NN: Most of the academies are either heavily focused on sports or music as their extra- curricular emphasis. What is RMC doing to ensure we are reaching students who are interested in sports or music?

Diane Harris: I think the beauty of our staff is that they look at their students and asks themselves, “Are they artists, or can they build something?” Campion does a really good job in the fine arts and industrial arts program. MHA features their artist at their fundraisers by selling their art.

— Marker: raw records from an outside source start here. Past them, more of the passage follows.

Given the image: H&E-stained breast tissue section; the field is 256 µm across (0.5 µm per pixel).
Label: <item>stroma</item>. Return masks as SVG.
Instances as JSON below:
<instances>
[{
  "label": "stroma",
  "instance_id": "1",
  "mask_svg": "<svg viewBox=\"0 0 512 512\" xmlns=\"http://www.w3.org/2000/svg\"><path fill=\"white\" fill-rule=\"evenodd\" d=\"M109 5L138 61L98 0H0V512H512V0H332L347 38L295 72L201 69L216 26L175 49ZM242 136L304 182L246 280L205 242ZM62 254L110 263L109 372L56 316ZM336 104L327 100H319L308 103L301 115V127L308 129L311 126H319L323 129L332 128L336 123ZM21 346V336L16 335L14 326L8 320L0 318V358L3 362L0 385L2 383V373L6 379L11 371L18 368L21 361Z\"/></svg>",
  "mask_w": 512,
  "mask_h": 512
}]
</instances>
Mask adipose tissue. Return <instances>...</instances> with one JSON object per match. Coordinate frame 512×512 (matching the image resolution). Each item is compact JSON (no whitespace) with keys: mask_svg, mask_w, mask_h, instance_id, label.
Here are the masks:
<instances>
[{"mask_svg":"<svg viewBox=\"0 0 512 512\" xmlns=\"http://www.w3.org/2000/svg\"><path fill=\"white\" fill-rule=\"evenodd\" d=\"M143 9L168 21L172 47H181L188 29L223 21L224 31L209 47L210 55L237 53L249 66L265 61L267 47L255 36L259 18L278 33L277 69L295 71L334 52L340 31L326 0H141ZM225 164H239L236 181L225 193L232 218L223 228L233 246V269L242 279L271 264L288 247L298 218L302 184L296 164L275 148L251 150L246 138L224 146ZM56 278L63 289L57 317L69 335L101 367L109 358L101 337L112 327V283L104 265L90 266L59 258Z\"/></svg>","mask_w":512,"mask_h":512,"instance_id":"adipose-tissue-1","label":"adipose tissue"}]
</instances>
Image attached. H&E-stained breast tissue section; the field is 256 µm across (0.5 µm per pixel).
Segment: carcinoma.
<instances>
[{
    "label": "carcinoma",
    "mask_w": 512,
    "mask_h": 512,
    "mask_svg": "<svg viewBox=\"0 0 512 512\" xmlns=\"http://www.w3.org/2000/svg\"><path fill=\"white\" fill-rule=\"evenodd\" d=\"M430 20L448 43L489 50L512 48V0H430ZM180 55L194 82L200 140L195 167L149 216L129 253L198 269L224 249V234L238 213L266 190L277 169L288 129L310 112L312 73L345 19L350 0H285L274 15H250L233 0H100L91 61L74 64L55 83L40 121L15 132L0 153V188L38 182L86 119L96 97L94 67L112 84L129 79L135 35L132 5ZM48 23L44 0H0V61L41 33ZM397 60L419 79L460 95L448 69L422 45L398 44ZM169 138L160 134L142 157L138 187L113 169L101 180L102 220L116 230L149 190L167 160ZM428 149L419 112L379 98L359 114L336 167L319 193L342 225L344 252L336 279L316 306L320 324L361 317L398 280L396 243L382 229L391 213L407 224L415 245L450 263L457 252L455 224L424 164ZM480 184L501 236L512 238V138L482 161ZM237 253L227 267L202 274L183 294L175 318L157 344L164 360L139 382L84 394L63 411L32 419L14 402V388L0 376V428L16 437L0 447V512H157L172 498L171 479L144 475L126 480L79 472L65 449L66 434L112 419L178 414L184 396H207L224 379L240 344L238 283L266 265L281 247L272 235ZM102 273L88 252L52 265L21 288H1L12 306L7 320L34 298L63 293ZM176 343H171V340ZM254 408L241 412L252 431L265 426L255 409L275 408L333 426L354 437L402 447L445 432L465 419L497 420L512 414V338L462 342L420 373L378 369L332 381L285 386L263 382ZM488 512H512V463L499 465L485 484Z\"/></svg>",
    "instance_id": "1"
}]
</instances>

Paul Negrete: I think we are looking to build our schools, so one of the future plans is building self-navigation programs for students where they can communicate their interests and teachers can be responsive and support their unique journey.  Every student’s passion can be supported at school. That’s really an important step forward because it breaks down the barrier of having silos of students who participate in certain activities and others who are alienated.

NN: What do you want members to know about the future of education in RMC?

Paul Negrete: That our teachers are serious professionals that want to grow in their profession. They believe in the ministry of Adventist education, and they believe in the ministry of bringing people to Christ. We see ourselves as an extension of the church, and we’re doing our job every day, and we’re serious about it, and we want to improve in it. We want to grow our church.

NN: Thank you Diane and Paul for an informative interview about RMC education.